▸ **WORK TASK**
Reproduce the material verbatim, everything from its beginning down through the line containing "PaLEoS Formazione", with both ends included. Leave the pictures out of the reproduction.
☆ ☆ ☆ ☆ ☆ ☆ ☆
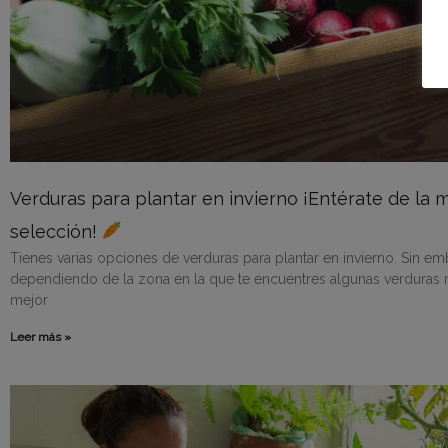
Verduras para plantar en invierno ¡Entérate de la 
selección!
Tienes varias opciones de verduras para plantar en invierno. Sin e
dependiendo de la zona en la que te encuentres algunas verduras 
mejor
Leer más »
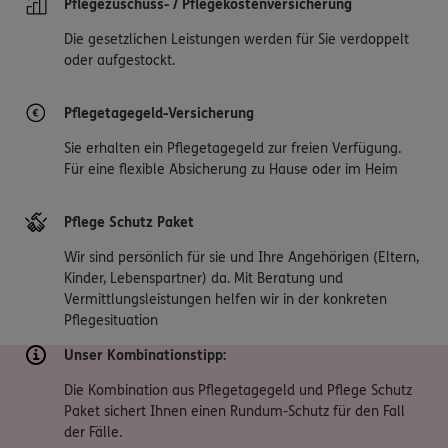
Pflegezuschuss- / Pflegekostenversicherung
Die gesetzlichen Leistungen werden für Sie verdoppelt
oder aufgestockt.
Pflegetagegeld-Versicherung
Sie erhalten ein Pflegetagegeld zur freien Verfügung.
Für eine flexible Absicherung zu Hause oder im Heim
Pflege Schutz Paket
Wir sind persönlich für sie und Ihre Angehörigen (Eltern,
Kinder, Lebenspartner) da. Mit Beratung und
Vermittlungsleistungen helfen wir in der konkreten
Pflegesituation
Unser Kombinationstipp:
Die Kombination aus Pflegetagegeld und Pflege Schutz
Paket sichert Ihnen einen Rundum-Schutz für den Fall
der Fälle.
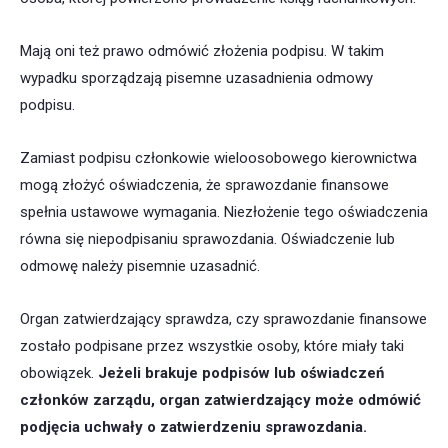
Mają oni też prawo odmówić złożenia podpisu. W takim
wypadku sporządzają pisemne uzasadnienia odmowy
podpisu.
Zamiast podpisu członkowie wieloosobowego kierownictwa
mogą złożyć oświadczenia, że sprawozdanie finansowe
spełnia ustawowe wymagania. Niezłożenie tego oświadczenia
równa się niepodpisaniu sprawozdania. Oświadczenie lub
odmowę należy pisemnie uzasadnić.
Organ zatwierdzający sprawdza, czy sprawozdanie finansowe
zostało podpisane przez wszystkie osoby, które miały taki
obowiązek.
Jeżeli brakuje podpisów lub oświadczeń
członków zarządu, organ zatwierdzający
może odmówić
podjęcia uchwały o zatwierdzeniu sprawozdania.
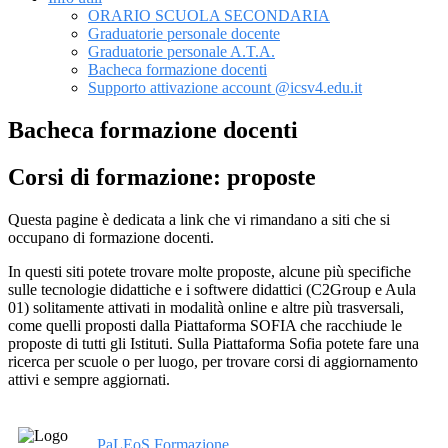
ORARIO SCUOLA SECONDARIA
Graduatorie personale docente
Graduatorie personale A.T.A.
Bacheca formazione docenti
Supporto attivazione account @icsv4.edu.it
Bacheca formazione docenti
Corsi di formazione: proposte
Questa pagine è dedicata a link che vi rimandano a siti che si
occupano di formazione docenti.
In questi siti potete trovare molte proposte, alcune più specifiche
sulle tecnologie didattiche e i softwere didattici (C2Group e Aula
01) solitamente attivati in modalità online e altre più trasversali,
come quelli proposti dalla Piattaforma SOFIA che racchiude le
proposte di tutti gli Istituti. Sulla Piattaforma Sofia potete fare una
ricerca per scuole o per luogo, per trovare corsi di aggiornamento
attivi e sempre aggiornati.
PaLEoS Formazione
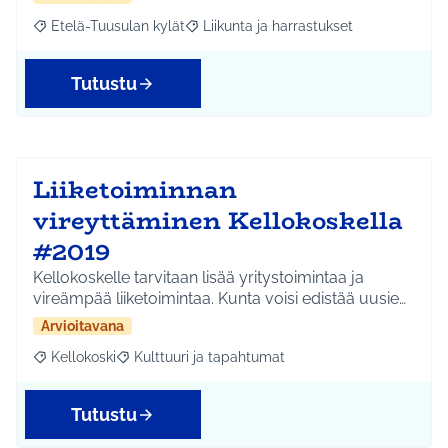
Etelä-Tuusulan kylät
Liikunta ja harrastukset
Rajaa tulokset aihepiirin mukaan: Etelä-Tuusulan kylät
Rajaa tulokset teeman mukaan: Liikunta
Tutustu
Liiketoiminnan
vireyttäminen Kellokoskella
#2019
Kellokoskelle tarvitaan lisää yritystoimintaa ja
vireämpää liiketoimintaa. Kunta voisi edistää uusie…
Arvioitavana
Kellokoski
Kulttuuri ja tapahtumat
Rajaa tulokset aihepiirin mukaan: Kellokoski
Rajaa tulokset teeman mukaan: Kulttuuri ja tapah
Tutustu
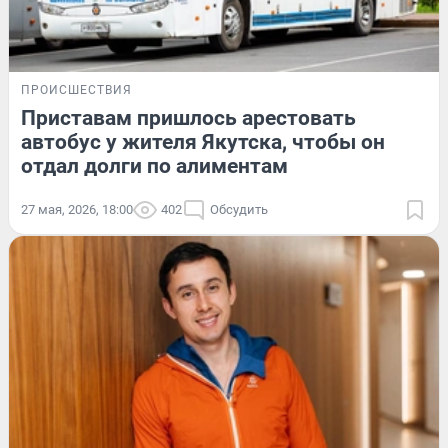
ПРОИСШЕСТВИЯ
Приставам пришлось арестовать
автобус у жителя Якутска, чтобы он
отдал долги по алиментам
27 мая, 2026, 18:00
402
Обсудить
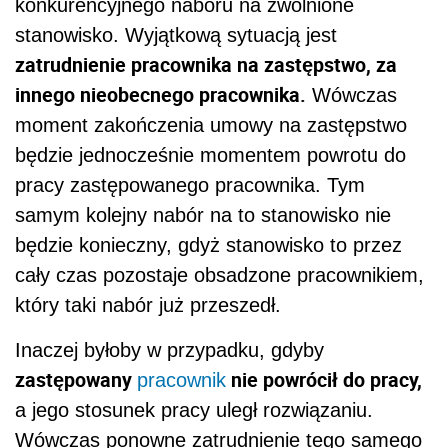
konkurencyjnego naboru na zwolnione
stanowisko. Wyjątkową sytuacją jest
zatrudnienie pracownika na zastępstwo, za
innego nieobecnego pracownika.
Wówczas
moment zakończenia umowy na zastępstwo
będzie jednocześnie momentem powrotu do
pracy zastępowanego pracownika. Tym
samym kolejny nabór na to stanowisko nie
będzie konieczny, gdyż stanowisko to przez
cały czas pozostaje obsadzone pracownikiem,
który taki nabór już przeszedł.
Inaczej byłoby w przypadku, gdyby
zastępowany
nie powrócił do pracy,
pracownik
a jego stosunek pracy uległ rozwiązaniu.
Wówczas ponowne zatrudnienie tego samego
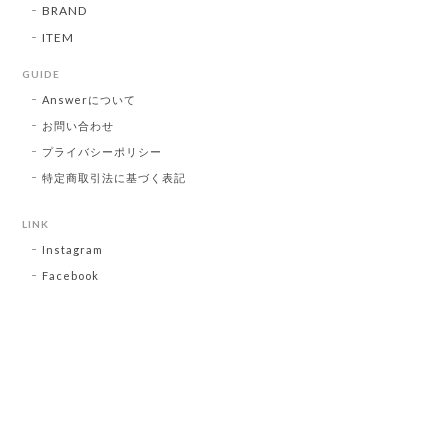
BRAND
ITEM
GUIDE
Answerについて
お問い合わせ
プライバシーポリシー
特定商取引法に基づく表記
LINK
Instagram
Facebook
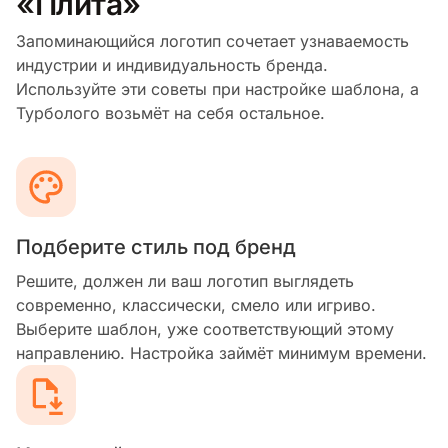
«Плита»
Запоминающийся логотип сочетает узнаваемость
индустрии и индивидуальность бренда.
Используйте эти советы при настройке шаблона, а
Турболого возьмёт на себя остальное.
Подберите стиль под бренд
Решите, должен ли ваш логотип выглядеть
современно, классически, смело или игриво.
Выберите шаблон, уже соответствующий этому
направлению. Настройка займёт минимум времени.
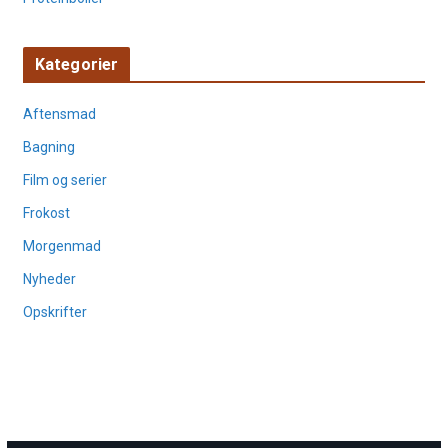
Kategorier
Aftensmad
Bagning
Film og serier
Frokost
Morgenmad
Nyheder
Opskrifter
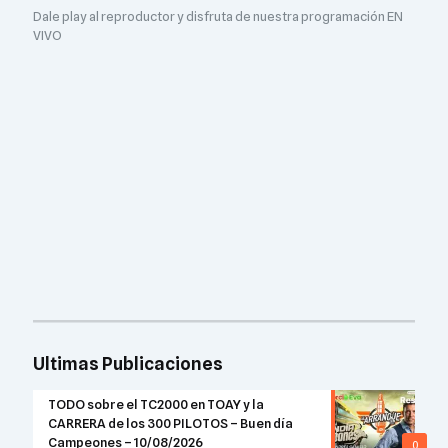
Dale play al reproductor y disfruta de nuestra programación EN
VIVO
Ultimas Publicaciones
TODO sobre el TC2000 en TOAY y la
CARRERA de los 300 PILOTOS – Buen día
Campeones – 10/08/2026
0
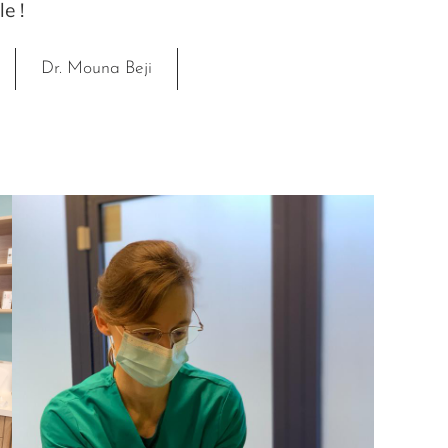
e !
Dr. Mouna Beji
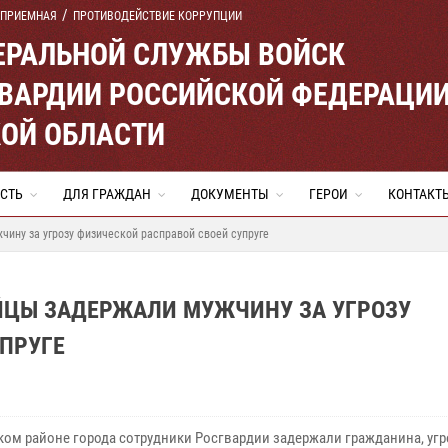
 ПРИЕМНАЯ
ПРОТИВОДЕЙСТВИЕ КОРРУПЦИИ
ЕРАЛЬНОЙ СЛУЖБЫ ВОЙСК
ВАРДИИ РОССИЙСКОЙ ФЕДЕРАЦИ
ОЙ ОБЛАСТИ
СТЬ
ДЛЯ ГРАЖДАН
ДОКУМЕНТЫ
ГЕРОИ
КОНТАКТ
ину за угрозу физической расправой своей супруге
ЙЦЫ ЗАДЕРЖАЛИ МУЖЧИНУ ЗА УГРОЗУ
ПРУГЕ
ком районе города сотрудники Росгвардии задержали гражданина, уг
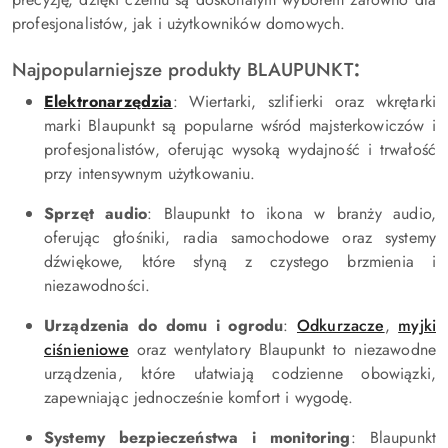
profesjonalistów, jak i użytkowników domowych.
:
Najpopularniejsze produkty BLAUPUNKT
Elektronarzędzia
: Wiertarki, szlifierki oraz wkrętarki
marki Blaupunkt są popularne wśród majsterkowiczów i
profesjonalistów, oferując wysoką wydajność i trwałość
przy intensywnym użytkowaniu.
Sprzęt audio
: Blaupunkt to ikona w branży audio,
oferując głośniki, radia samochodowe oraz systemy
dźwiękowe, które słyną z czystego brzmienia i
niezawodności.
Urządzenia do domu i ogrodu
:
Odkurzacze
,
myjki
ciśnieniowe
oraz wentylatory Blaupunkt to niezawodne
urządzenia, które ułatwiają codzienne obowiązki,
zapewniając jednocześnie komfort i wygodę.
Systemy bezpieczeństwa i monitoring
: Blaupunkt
☆ ☆ ☆ ☆ ☆ ☆ ☆
▸ **ANSWER TO THIS EXERCISE**
Verduras para plantar en invierno ¡Entérate de la 
selección!
Tienes varias opciones de verduras para plantar en invierno. Sin e
dependiendo de la zona en la que te encuentres algunas verduras 
mejor
Leer más »
Pflegezuschuss- / Pflegekostenversicherung
Die gesetzlichen Leistungen werden für Sie verdoppelt
oder aufgestockt.
Pflegetagegeld-Versicherung
Sie erhalten ein Pflegetagegeld zur freien Verfügung.
Für eine flexible Absicherung zu Hause oder im Heim
Pflege Schutz Paket
Wir sind persönlich für sie und Ihre Angehörigen (Eltern,
Kinder, Lebenspartner) da. Mit Beratung und
Vermittlungsleistungen helfen wir in der konkreten
Pflegesituation
Unser Kombinationstipp:
Die Kombination aus Pflegetagegeld und Pflege Schutz
Paket sichert Ihnen einen Rundum-Schutz für den Fall
der Fälle.
Mają oni też prawo odmówić złożenia podpisu. W takim
wypadku sporządzają pisemne uzasadnienia odmowy
podpisu.
Zamiast podpisu członkowie wieloosobowego kierownictwa
mogą złożyć oświadczenia, że sprawozdanie finansowe
spełnia ustawowe wymagania. Niezłożenie tego oświadczenia
równa się niepodpisaniu sprawozdania. Oświadczenie lub
odmowę należy pisemnie uzasadnić.
Organ zatwierdzający sprawdza, czy sprawozdanie finansowe
zostało podpisane przez wszystkie osoby, które miały taki
obowiązek.
Jeżeli brakuje podpisów lub oświadczeń
członków zarządu, organ zatwierdzający
może odmówić
podjęcia uchwały o zatwierdzeniu sprawozdania.
ORARIO SCUOLA SECONDARIA
Graduatorie personale docente
Graduatorie personale A.T.A.
Bacheca formazione docenti
Supporto attivazione account @icsv4.edu.it
Bacheca formazione docenti
Corsi di formazione: proposte
Questa pagine è dedicata a link che vi rimandano a siti che si
occupano di formazione docenti.
In questi siti potete trovare molte proposte, alcune più specifiche
sulle tecnologie didattiche e i softwere didattici (C2Group e Aula
01) solitamente attivati in modalità online e altre più trasversali,
come quelli proposti dalla Piattaforma SOFIA che racchiude le
proposte di tutti gli Istituti. Sulla Piattaforma Sofia potete fare una
ricerca per scuole o per luogo, per trovare corsi di aggiornamento
attivi e sempre aggiornati.
PaLEoS Formazione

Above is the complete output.